Looking ahead, we’re planning even further changes to make our sauces healthier. For example, we’re working on adding 50% more vegetables to our Homepride pasta bake sauces as well as removing added sugar from these and some of our most popular Asian cooking sauces.



Case Study: Ambrosia mini pots with calcium and vitamin D


In 2014, we launched the Ambrosia Mini Pots range - delicious pots of custard and rice pudding specially formulated for young children with calcium and added vitamin D.
Getting a good balance of all nutrients, vitamins and minerals is important to overall health. But there are some, such as calcium and vitamin D, that are vital for growth and development in young children. 

Calcium is particularly important for strong bones and teeth and is most commonly available from milk and dairy products. Vitamin D also has a special function as it helps small children absorb the calcium they need from food and use this to build strong bones. It also supports the immune system. Often called the ‘sunshine vitamin’, Vitamin D is produced by our bodies when the skin is exposed to sunlight. However, in the winter when the sun’s rays are not strong enough, we need to get vitamin D from our diet even though very few foods contain this naturally.
Ambrosia mini pots bring together calcium from dairy goodness and added vitamin D as partners in the same dessert helping support strong bones. They also come in convenient small pot sizes suitable for younger appetites and with sugar levels that are similar to those found in flavoured or fruity yoghurts for children.   


Case Study: Using seaweed to reduce salt content

Reducing salt levels in our food can be very challenging, both technically and in terms of taste but is important for people’s health and in reaching national dietary goals. 

For many years, we’ve worked on reducing salt across our portfolio. One of our biggest challenges, however,  was with Batchelors noodles and pasta ranges. With these types of products, reducing salt can often lead to a loss of flavour with the result that people stop buying the product. To make sure this doesn’t happen our innovation teams and food technologists work hard to find the best formulations that continue to deliver the taste people prefer with less salt and without compromising the benefits that salt has in terms of shelf life and food safety.  

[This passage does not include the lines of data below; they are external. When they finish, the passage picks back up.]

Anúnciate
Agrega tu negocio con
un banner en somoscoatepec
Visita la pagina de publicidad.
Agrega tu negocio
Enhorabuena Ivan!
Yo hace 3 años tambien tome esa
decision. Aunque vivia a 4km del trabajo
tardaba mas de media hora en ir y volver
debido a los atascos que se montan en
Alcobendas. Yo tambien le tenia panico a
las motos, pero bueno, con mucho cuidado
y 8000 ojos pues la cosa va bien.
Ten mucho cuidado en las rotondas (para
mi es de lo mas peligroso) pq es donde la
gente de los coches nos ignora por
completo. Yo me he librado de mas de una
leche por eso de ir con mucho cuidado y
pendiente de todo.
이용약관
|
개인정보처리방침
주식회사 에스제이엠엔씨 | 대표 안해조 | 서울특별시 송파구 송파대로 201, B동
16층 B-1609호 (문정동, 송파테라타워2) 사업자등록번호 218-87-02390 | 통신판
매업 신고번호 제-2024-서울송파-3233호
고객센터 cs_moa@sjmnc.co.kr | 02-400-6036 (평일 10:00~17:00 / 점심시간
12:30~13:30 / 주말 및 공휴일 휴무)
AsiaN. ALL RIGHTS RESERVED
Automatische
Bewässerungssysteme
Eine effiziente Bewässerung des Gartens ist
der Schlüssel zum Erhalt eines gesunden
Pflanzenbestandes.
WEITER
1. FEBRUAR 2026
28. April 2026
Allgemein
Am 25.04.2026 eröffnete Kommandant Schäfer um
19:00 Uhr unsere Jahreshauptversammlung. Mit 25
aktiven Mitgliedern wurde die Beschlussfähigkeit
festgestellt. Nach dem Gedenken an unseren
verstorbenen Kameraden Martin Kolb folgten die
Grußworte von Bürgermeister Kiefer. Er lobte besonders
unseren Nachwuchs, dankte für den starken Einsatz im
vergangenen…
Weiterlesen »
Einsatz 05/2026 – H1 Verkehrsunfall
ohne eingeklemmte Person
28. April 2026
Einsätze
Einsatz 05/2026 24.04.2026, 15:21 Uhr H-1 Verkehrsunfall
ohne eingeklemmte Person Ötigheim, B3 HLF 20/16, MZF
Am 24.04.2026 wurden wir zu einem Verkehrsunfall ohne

This has led to some creative solutions. For example we came up with the novel idea of using seaweed to help reduce the salt content of Batchelors Pasta ‘n’ Sauce Cheese & Broccoli. Surprisingly, seaweed, despite coming from the sea, is very low in salt and in fact contains micronutrients like iodine and iron which help boost other flavours. By using such a new idea, we managed to reduce salt levels by an impressive 25%. And as a result of our efforts, we’ve already achieved a level in these products that is below the salt targets set by the government for 2017 under the Public Health Responsibility Deal 



Case Study: Mr. Kipling aiming for less reds

We’ve been one of the first companies to commit voluntarily to the UK government’s recommended front of pack, colour coded nutrition labelling scheme - commonly known as traffic light labelling. 
Under the scheme, we include red, amber and green colour-coded icons on the front of our packs to help consumers understand whether a product is high, medium or low in fat, saturated fat, sugar or salt.  
The labelling helps consumers make the right choices for their diets but is also helping us focus our development efforts. By aligning our internal nutrition standards with the government’s scheme, where we can we’re targeting to have less ‘reds’ on our labels over time. 

This will always be a challenge for critical nutrients in some categories. For example, sugar will always be important to the taste,structure and texture of Mr Kipling cakes. But where we can, we’ve been turning ‘reds’ to ‘ambers’.

Our new Milkshake flavours of Mr Kipling snack packs are a good example where we’ve lowered the fat content compared to other snack pack slices to change the fat and saturated fat labelling icons from red to amber.